=== EXTRACTED MATERIAL ===

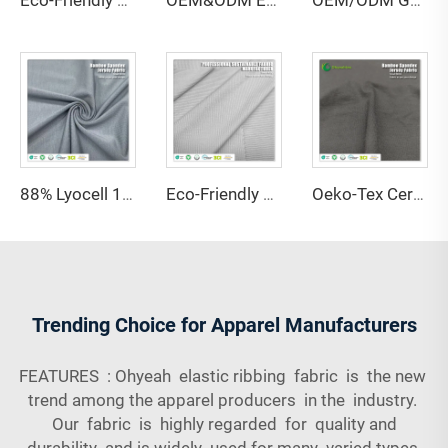
Eco-Friendly 67% Bamboo 28% Hemp 5% Spandex Breathable Anti-Bacteria Moisture-Absorbent Fleece Fabric for Lingerie Activewear
OEM&ODM Eco-friendly 100% Bamboo Fiber Jersey Fabric Anti-Bacteria Moisture-Absorbent Breathable Features for Garment Apparel
OEM/ODM GRS Certified 80% Recycled Polyester 20% Spandex Interlock Fabric High Stretch Water Resistant Quick-Dry Medium Weight
88% Lyocell 12% Spandex Single Jersey Fabric Anti-Bacteria Moisture-Absorbent Eco-Friendly Lightweight for Activewear Sportswear
Eco-Friendly Stretch Waterproof Anti-Static Shrink-Resistant 30 Coolmax Polyester 70 Supima Cotton 170GSM Fabric for Bed
Oeko-Tex Certified 69% Bamboo 31% Sorona Single Jersey Fabric-Anti-Bacteria Lightweight for Women's Kids' Clothing
Trending Choice for Apparel Manufacturers
FEATURES : Ohyeah elastic ribbing fabric is the new
trend among the apparel producers in the industry.
Our fabric is highly regarded for quality and
durability and is widely used for many varied types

===

- EXERCISE
Since the copy must exclude the pictures, transcribe only the text of the records, word for word.

- ANSWER BELOW
Eco-Friendly 67% Bamboo 28% Hemp 5% Spandex Breathable Anti-Bacteria Moisture-Absorbent Fleece Fabric for Lingerie Activewear
OEM&ODM Eco-friendly 100% Bamboo Fiber Jersey Fabric Anti-Bacteria Moisture-Absorbent Breathable Features for Garment Apparel
OEM/ODM GRS Certified 80% Recycled Polyester 20% Spandex Interlock Fabric High Stretch Water Resistant Quick-Dry Medium Weight
88% Lyocell 12% Spandex Single Jersey Fabric Anti-Bacteria Moisture-Absorbent Eco-Friendly Lightweight for Activewear Sportswear
Eco-Friendly Stretch Waterproof Anti-Static Shrink-Resistant 30 Coolmax Polyester 70 Supima Cotton 170GSM Fabric for Bed
Oeko-Tex Certified 69% Bamboo 31% Sorona Single Jersey Fabric-Anti-Bacteria Lightweight for Women's Kids' Clothing
Trending Choice for Apparel Manufacturers
FEATURES : Ohyeah elastic ribbing fabric is the new
trend among the apparel producers in the industry.
Our fabric is highly regarded for quality and
durability and is widely used for many varied types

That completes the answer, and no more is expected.